What I feel within, that yearning from whence the wish is born, is present physically it seems, in my chest, that torch burning behind the latched door to a heart that also feels an ache of loss as well as the dream. At times it feels as deep and as wide as this ocean, especially now that I see that many employers where I applied never even glanced in my direction. The dream that began last summer is now quite faded and worn smooth in some places where I kept making my wish and rubbing it like a magic lamp over and over and over again. A year of making the same wish wears a person to the bone.
It was a very simple wish and cast out into the world as I tried to gain attention while employers blithely turned away. I had a very sweet and plain wish that I expressed with enthusiasm, strength and my deep desire to be of service to others in my work. The employers simply did not care or had far too many others that were younger, more experienced or just prettier. A year of carrying a wish with outstretched arms gets very, very heavy. My dream is alive and yet it is frayed at the edges and at times, I rest it on the ground.

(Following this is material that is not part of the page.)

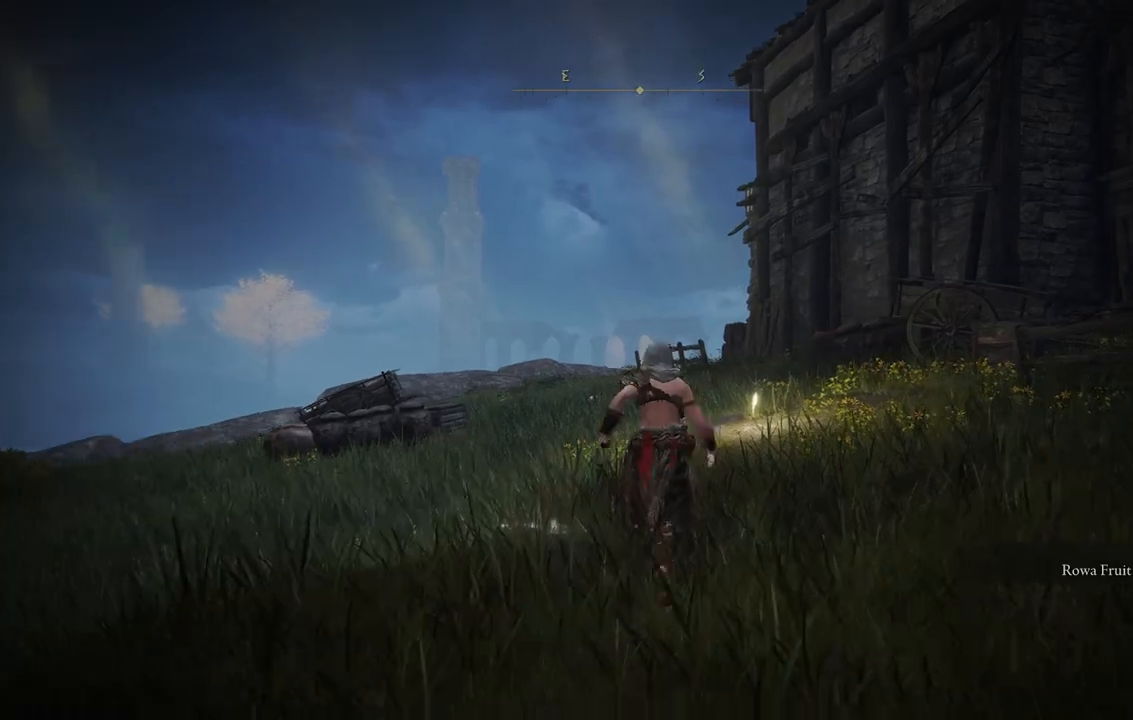
{"dt_ms": 500, "buttons": [], "left_stick": "up", "right_stick": "down-right", "events": [[267, "right_stick", "down-right"]]}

I have some regrets but most of all I felt ill prepared to compete with others for entry level jobs. That is not my way either. I was naive having left a profession of many years thinking it would be easier to find an honest day's work. Perhaps it could not have been any other way. To understand where I would be today, nine months after the end of a professional journey, then might have caused me to waver and stay right where I was in life. We cannot know many things. I could have stayed and had cardiac arrest one afternoon in my cubicle after the full breadth of our lies got underway. It would have taken them a while to figure out I had stopped breathing and was no longer capable of clicking the mouse.
Those of us who are still unemployed are here and just as employable as we were a year ago. Some of us still have faith and tenacity. Some of us are damn tired of the fight. We could use a miracle by land or by sea.